◆ Provided data ◆
· · ·
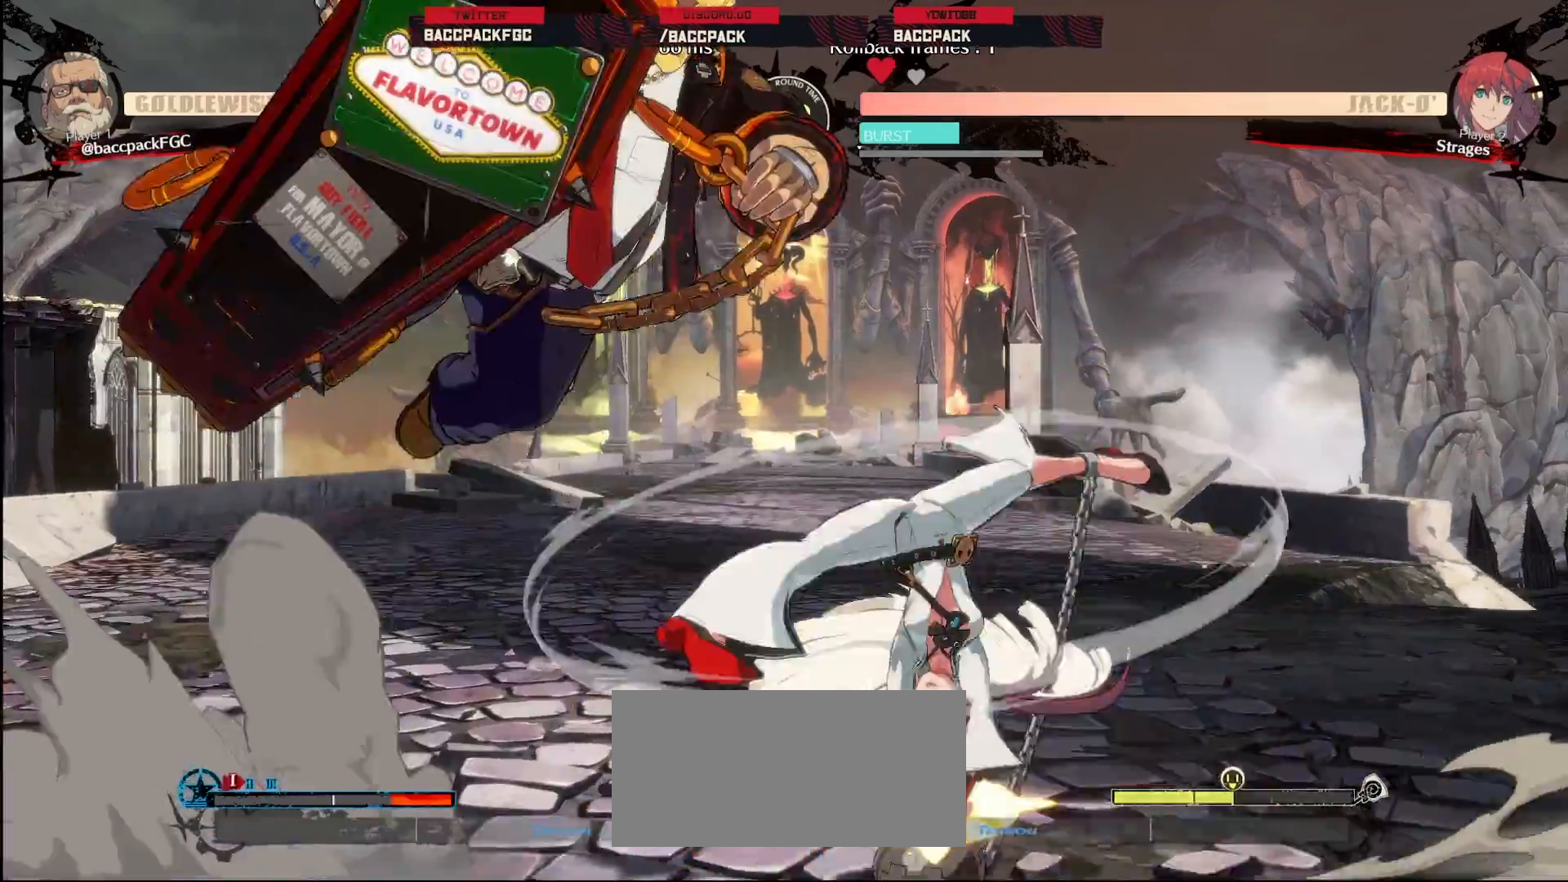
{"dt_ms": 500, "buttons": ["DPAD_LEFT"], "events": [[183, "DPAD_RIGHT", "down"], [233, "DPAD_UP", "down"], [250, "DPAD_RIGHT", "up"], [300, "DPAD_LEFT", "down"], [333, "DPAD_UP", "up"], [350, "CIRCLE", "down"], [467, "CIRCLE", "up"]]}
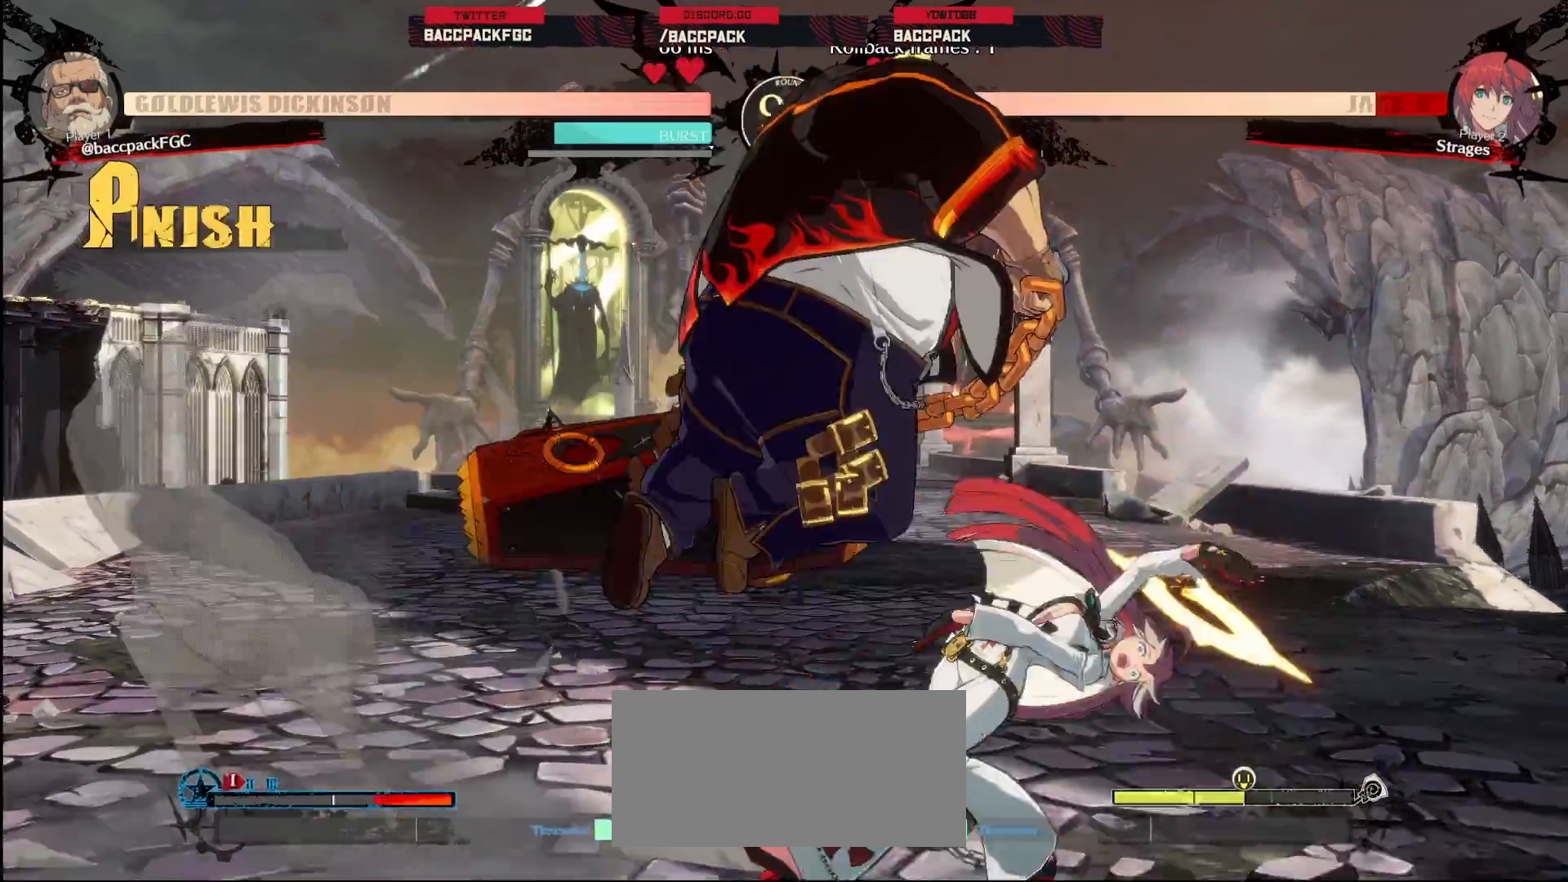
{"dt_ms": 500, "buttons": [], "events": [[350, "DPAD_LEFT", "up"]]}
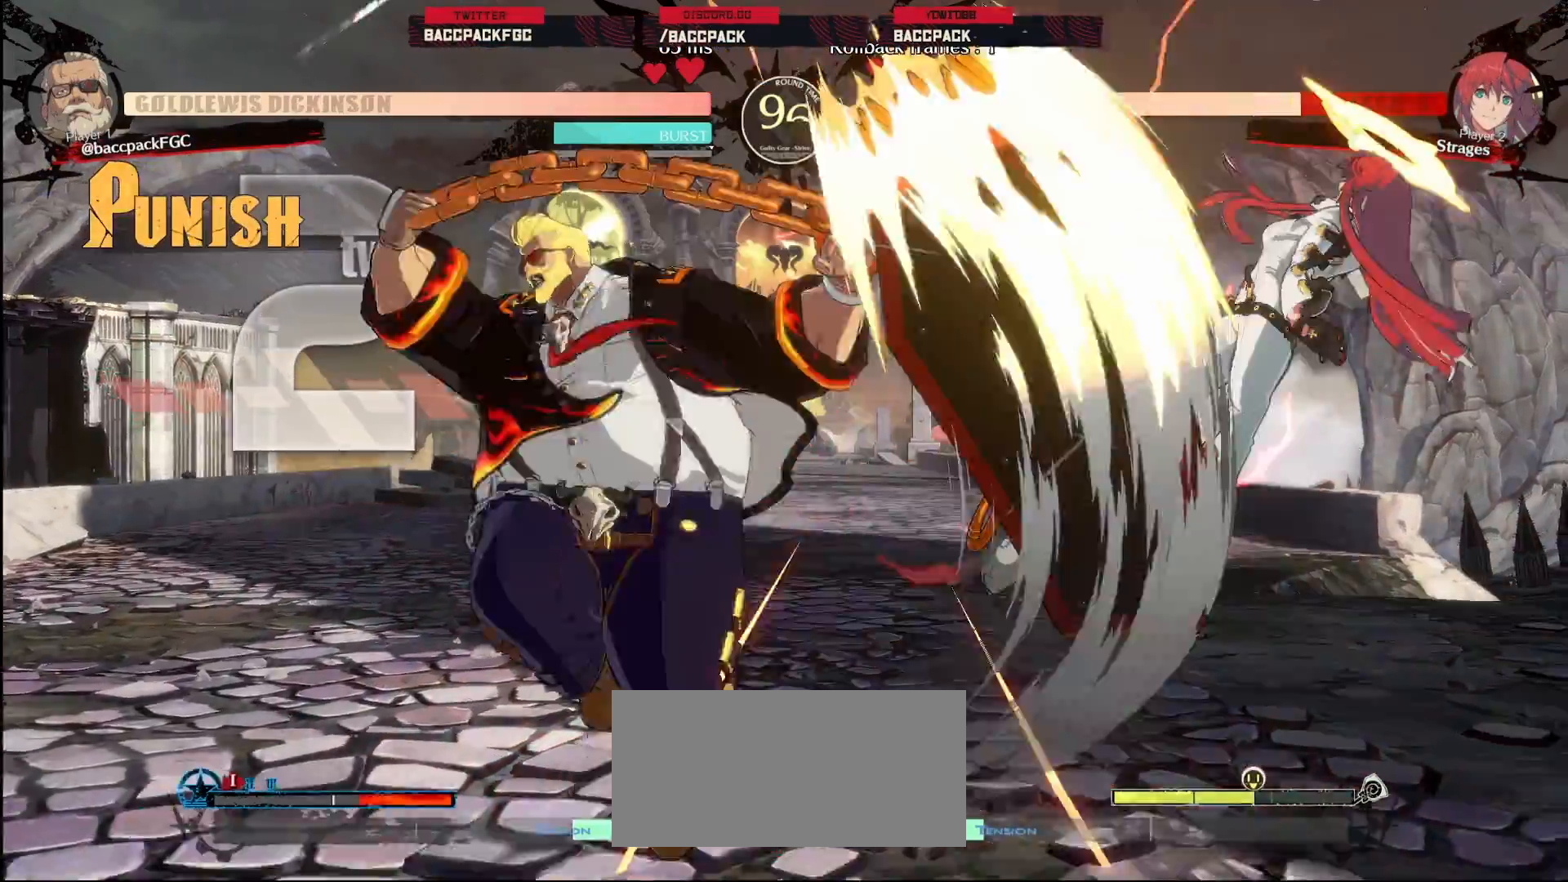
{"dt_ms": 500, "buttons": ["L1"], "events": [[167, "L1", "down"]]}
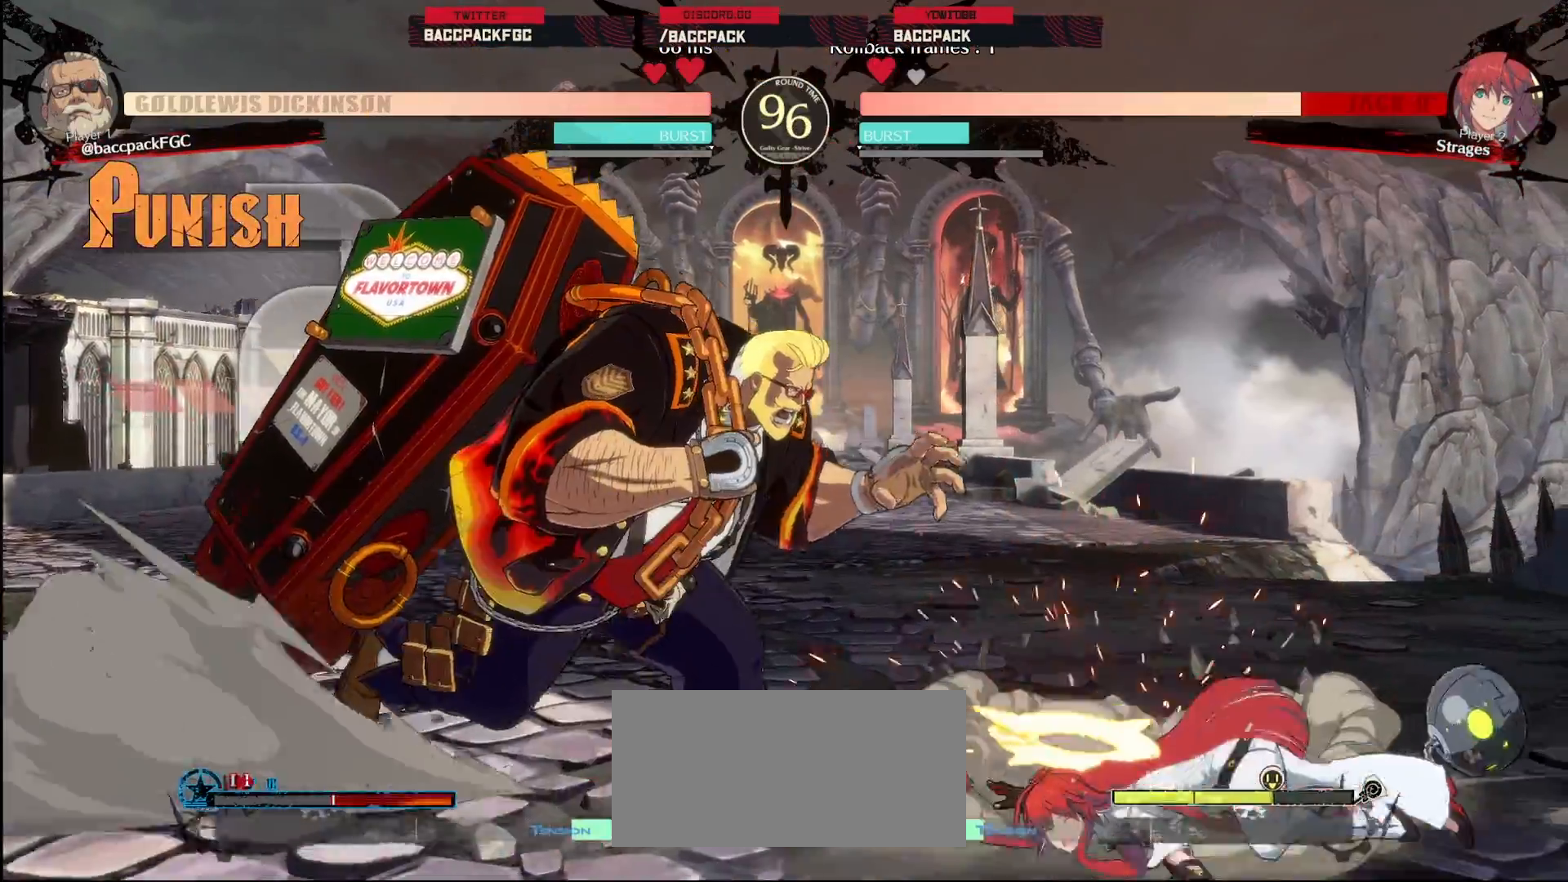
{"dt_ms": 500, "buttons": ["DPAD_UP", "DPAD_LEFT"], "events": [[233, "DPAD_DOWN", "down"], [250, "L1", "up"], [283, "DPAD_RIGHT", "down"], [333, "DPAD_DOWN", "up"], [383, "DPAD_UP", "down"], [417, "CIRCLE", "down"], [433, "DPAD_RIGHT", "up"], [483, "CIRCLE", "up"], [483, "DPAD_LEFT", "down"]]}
· · ·
◆ Task ◆
Copy out each line of the data exactly as it reads; skip the pictures.

◆ Output of the exercise ◆
{"dt_ms": 500, "buttons": ["DPAD_LEFT"], "events": [[183, "DPAD_RIGHT", "down"], [233, "DPAD_UP", "down"], [250, "DPAD_RIGHT", "up"], [300, "DPAD_LEFT", "down"], [333, "DPAD_UP", "up"], [350, "CIRCLE", "down"], [467, "CIRCLE", "up"]]}
{"dt_ms": 500, "buttons": [], "events": [[350, "DPAD_LEFT", "up"]]}
{"dt_ms": 500, "buttons": ["L1"], "events": [[167, "L1", "down"]]}
{"dt_ms": 500, "buttons": ["DPAD_UP", "DPAD_LEFT"], "events": [[233, "DPAD_DOWN", "down"], [250, "L1", "up"], [283, "DPAD_RIGHT", "down"], [333, "DPAD_DOWN", "up"], [383, "DPAD_UP", "down"], [417, "CIRCLE", "down"], [433, "DPAD_RIGHT", "up"], [483, "CIRCLE", "up"], [483, "DPAD_LEFT", "down"]]}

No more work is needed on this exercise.